План Робинсона сперва язвительно окрестили «леденцовой теорией».Что и говорить, беспримерная затея просто ошеломляла, но ведь и само положение было беспримерным. Вот как обстояло дело. В 1831 году белых насчитывалось сорок тысяч. Черных — триста человек. Не триста воинов, а триста мужчин, женщин и детей. Белые были вооружены ружьями, черные — копьями и дубинками. Белые четверть века воевали с мерными, не брезгая никакими мыслимыми средствами, чтобы их поймать, убить или заставить покориться, но не сумели. А уж если эти не сумели, так в целом мире не сыскать белых, любой нации, которые бы сумели. Все планы провалились — блистательные три сотни, непревзойденные три сотни туземцев оставались непобежденными и явно непобедимыми. Они не желали подчиниться, не желали принимать никаких условий и защищались до последней капли крови. А ведь у них даже не было поэта, чтобы поддерживать в них мужество и воспевать чудеса их безграничной любви к отчизне.
Двадцать пять лет длилась ожесточенная борьба, по три сотни нагих патриотов, оставшихся в живых, по-прежнему не сгибались, по-прежнему упорствовали, по-прежнему умело действовали своим примитивным оружием, а губернатор и сорок тысяч белых не знали, как быть и что предпринять.
Тогда каменщик — этот удивительный человек — вызвался пойти в глубь страны, в логово озлобленных дикарей, скрывающихся в темных лесах и заснеженных горах, безоружным, надеясь только на силу своего убеждения, свой честный взгляд и отзывчивое сердце.
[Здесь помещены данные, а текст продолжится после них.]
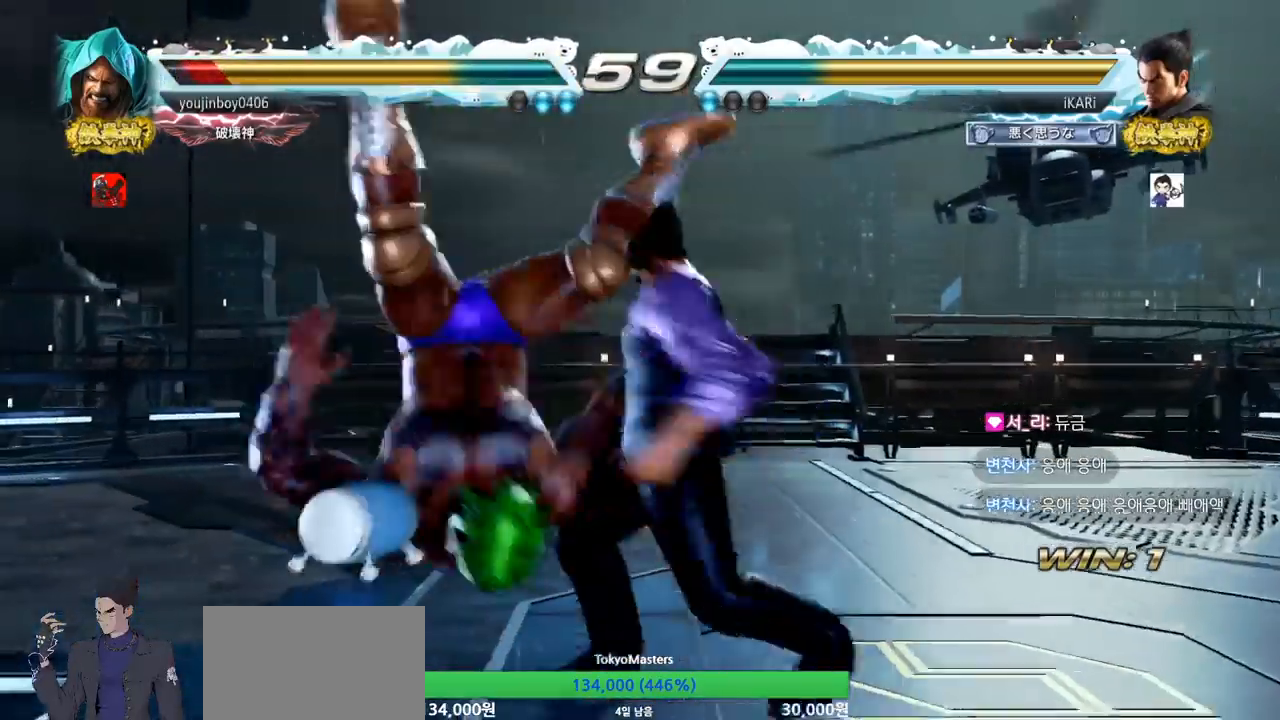
Gameplay with a controller (arcade stick); each line is a JSON object with the inputs held at the frame after it. "events" lists button and stick changes between this image and that frame as [ms after this image, input, new state], when the widget could be followed in between. Not read: L3 R3.
{"buttons": [], "left_stick": "center", "events": [[33, "TRIANGLE", "up"]]}
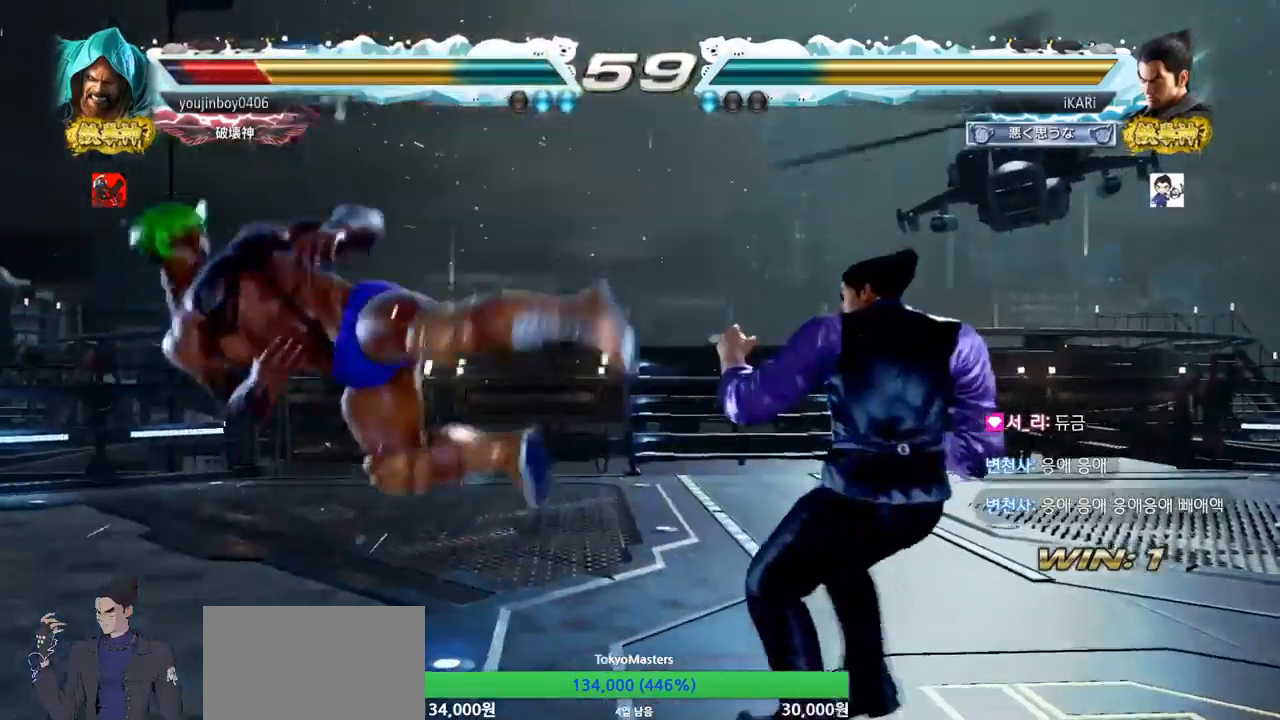
{"buttons": [], "left_stick": "down-left", "events": [[34, "left_stick", "left"], [84, "left_stick", "center"], [134, "left_stick", "down"], [250, "left_stick", "left"], [401, "left_stick", "center"], [501, "left_stick", "down-left"]]}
Не удивительно, что его сочли сумасшедшим, но это было вовсе не так. Я бы даже сказал, что он был вполне разумен. Он строил свой план, опираясь на многолетнее и близкое знакомство с характером туземца. Люди, высмеивавшие этот план, были правы — со своей точки зрения, — ибо они считали туземцев дикими зверями; Робинсон был прав — со своей точки зрения, ибо он считал их человеческими существами. В действительности же и те и другие были и правы и не правы. Жизнь показала, что Робинсон рассудил более здраво; хотя в течение четырех лет, примерно раз в месяц, обстоятельства складывались в пользу насмешников, ибо примерно раз в месяц Робинсона спасало от копий туземцев только чудо.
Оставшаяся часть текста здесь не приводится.